Der Titel des zweiten hybriden Textes – „von der auflösung und der entfaltung des erzählaktes“ (in zwei Teilen: auflösung und entfaltung) – bezeichnet das Folgende als einen Essay, aber der Essay ist angewandtes Erzählen, das der Autor im Konjunktiv enden lässt, in der Vorstellung des Todes... Im zweiten Teil entfalten sich die Vorstellungen in den Wörtern, der Tod, der anscheinend unerzählbare, ist permanent präsent: Immer wieder erscheint der Vers: „einst wird er sterben“, der Ich-Erzähler sieht sich in der Distanz der dritten Person. In der entfalteten Erzählung lebt jede Perspektive – hier erzählt der Erzähler das Unmögliche, seinen eigenen Tod.
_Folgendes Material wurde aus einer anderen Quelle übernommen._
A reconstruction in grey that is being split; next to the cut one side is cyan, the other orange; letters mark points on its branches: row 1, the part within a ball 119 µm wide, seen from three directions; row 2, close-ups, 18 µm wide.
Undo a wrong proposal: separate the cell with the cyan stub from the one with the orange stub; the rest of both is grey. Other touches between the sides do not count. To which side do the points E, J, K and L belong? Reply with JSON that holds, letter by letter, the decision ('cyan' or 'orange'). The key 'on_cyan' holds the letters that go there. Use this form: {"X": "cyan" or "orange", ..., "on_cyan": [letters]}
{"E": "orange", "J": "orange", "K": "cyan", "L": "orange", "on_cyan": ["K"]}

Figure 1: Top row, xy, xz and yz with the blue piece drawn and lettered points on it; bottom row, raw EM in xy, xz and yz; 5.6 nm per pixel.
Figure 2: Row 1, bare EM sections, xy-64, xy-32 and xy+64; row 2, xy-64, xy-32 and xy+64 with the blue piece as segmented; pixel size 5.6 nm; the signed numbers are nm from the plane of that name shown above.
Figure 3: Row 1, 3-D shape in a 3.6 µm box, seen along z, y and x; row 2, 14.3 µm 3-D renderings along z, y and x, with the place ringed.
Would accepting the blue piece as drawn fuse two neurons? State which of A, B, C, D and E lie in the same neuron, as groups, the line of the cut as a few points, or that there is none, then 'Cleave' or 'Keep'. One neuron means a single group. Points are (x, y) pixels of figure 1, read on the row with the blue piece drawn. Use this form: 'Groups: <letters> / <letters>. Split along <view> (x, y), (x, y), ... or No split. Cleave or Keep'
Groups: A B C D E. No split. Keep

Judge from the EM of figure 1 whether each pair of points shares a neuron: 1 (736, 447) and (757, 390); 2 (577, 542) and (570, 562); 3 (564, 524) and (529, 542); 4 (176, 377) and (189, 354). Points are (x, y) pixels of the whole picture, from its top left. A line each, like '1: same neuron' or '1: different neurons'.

Überhaupt ist der Tod ein wichtiges Motiv in eje winters wunderbar geschriebenen Texten, deren klare und genaue Bilder alle Sinne des Lesers bestechen. Der Text „farlo. farfallone. (gattungsumspannend)“ = Tu’s! Schmetterling, liebe! (be-gattungsumspannend)… erzeugt sich in Schachtelungen:
„dieser mann zeugt sich. diese frau gebiert sich. im text. ein doppelakt …“
Zeugungsakt dreifach: Der Autor erzeugt seinen Text, die Figuren entstehen darin, die Figuren lieben sich… Aber dieses Leben vergeht in einem Totentanz – und der Ich-Erzähler „…war nur kronzeuge.“ Leben und Schreibwelt werden ineinander gesteckt in solchen Texten – es ist, als entstehe Dichtung im Beischlaf des Dichters mit der Welt – homo scribens incubus…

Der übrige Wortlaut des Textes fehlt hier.